Among the entries below, how many lines include the string "bare"? Answer with only the number.

*** Opening SOURCE MATERIAL ***

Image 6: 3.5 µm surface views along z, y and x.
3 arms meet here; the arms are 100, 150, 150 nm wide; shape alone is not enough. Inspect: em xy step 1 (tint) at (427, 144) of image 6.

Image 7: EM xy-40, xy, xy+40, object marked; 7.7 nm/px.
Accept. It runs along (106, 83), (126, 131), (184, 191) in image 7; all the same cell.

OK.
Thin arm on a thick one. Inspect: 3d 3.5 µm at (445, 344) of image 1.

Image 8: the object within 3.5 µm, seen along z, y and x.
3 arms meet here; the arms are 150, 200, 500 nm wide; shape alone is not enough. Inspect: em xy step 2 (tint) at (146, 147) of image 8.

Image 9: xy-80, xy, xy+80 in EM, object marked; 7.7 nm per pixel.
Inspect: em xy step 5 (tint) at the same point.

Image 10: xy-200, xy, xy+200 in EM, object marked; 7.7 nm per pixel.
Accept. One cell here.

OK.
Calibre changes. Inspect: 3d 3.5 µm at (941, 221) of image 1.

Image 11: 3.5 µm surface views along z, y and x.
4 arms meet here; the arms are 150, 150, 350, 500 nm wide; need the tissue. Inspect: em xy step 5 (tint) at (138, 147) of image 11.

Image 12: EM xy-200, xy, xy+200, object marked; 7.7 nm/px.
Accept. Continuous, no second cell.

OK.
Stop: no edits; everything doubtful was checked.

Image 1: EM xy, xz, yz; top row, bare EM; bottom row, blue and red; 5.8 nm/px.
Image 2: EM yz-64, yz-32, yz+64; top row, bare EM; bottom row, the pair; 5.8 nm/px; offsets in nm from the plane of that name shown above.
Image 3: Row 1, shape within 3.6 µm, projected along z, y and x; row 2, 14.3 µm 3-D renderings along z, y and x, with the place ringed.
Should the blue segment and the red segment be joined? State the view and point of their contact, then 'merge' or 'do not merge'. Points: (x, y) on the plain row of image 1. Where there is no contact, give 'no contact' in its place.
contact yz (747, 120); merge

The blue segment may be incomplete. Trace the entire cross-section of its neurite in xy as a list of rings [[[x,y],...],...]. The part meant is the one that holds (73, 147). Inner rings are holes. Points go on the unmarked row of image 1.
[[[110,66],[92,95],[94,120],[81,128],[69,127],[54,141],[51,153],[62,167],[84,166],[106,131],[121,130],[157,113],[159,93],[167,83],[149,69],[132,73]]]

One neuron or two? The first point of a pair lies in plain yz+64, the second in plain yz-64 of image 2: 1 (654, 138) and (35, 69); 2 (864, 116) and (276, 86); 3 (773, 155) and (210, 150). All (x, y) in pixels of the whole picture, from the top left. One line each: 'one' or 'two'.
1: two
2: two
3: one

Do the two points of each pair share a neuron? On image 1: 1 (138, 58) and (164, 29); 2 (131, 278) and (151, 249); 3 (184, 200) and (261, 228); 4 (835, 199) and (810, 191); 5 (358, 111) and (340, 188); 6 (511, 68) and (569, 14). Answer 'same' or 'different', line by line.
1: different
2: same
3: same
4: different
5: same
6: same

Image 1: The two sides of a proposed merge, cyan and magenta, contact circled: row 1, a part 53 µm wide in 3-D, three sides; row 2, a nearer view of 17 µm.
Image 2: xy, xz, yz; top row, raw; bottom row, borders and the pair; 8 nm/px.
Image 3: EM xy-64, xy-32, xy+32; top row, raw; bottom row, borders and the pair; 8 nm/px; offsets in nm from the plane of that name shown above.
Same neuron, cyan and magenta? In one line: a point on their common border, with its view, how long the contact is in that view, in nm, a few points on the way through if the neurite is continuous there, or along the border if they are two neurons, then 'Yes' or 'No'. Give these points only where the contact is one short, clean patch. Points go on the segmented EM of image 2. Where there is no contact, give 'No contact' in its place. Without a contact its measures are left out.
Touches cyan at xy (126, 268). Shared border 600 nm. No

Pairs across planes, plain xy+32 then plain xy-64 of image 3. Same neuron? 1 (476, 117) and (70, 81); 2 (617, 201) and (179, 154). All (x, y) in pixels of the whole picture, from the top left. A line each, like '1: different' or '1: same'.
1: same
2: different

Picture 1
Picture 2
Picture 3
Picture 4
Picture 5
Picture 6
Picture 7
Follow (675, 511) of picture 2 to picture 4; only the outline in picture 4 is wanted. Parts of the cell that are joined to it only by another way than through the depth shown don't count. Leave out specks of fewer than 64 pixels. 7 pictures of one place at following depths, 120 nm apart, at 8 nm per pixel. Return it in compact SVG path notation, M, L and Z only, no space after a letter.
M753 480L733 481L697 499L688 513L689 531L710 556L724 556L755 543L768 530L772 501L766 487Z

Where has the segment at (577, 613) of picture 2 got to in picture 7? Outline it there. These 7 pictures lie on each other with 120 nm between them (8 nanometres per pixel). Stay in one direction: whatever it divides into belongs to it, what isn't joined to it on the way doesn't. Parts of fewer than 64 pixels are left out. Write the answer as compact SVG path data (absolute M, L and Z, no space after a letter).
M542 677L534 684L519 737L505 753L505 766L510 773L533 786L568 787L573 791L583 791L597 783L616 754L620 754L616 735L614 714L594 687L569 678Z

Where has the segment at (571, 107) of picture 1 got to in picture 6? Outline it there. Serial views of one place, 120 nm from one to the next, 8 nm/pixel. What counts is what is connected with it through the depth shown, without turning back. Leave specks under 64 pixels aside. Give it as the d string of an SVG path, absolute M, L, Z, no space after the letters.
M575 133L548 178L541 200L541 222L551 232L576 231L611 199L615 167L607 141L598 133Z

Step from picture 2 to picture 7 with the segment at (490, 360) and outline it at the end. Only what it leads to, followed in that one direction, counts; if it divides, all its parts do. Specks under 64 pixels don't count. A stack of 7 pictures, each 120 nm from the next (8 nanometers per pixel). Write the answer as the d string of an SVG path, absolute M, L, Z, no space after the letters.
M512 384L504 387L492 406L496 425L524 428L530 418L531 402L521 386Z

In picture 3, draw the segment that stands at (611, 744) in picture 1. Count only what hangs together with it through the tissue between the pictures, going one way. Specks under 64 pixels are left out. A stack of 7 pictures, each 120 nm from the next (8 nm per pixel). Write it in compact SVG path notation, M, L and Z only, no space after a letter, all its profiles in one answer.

*** Closing SOURCE MATERIAL ***

§ TASK RESULT: 2